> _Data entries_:
※

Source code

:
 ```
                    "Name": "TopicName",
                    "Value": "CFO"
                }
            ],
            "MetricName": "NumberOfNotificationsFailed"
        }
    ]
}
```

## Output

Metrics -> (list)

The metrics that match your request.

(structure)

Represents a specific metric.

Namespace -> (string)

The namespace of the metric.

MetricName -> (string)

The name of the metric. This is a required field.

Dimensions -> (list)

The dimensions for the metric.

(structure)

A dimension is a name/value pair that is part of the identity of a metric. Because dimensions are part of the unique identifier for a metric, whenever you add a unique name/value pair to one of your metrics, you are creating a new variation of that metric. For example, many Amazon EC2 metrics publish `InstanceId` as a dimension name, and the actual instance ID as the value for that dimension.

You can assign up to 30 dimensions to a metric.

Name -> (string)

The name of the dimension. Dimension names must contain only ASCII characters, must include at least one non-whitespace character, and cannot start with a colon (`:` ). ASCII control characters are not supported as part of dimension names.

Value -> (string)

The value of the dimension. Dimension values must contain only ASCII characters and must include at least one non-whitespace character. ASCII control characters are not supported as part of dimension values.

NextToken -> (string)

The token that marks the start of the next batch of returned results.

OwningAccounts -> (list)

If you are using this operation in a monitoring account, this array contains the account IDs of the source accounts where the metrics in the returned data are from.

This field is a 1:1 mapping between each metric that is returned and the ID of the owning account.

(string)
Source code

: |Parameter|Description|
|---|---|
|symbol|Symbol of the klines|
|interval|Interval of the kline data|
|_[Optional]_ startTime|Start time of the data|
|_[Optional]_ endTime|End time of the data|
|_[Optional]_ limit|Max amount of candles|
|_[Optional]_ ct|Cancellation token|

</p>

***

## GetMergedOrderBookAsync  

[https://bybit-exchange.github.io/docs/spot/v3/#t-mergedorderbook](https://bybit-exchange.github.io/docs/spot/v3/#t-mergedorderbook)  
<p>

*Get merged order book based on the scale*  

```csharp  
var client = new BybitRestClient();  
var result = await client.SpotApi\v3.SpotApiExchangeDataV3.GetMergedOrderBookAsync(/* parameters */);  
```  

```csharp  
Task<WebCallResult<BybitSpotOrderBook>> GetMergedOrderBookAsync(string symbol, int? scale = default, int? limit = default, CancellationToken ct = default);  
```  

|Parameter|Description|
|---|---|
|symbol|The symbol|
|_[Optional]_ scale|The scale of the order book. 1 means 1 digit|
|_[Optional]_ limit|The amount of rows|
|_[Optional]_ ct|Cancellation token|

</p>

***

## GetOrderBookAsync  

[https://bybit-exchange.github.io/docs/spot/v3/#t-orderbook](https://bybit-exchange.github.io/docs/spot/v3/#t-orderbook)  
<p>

※

> _Task prompt_:
Your task is to list each line of the records with the word "https".

> _Task response_:
[https://bybit-exchange.github.io/docs/spot/v3/#t-mergedorderbook](https://bybit-exchange.github.io/docs/spot/v3/#t-mergedorderbook)  
[https://bybit-exchange.github.io/docs/spot/v3/#t-orderbook](https://bybit-exchange.github.io/docs/spot/v3/#t-orderbook)  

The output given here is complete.